### Exercise description:
Whenever a line in the following entries includes "that", tally it. Report nothing except the final count.

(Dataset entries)
───
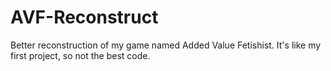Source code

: # AVF-Reconstruct
Better reconstruction of my game named Added Value Fetishist.
It's like my first project, so not the best code.
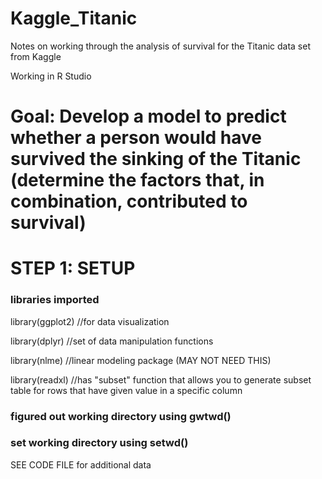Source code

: # Kaggle_Titanic
Notes on working through the analysis of survival for the Titanic data set from Kaggle 

Working in R Studio

# Goal: Develop a model to predict whether a person would have survived the sinking of the Titanic (determine the factors that, in combination, contributed to survival)

# STEP 1: SETUP

### libraries imported
library(ggplot2)  //for data visualization

library(dplyr)    //set of data manipulation functions

library(nlme)   //linear modeling package (MAY NOT NEED THIS)

library(readxl)  //has "subset" function that allows you to generate subset table for rows that have given value in a specific column

### figured out working directory using gwtwd()
### set working directory using setwd()

SEE CODE FILE for additional data
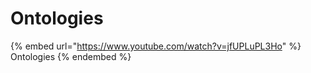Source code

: # Ontologies

{% embed url="https://www.youtube.com/watch?v=jfUPLuPL3Ho" %}
Ontologies
{% endembed %}
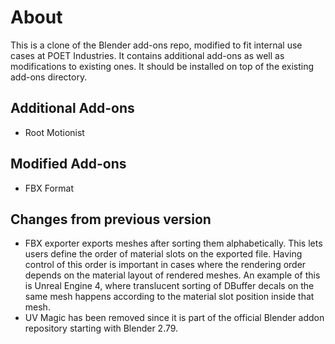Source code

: # About
This is a clone of the Blender add-ons repo, modified to fit internal
use cases at POET Industries. It contains additional add-ons as well
as modifications to existing ones. It should be installed on top of
the existing add-ons directory.

## Additional Add-ons
- Root Motionist

## Modified Add-ons
- FBX Format

## Changes from previous version
- FBX exporter exports meshes after sorting them alphabetically. This lets
  users define the order of material slots on the exported file. Having
  control of this order is important in cases where the rendering order depends
  on the material layout of rendered meshes. An example of this is Unreal
  Engine 4, where translucent sorting of DBuffer decals on the same mesh
  happens according to the material slot position inside that mesh.
- UV Magic has been removed since it is part of the official Blender addon
  repository starting with Blender 2.79.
───
### Result:
3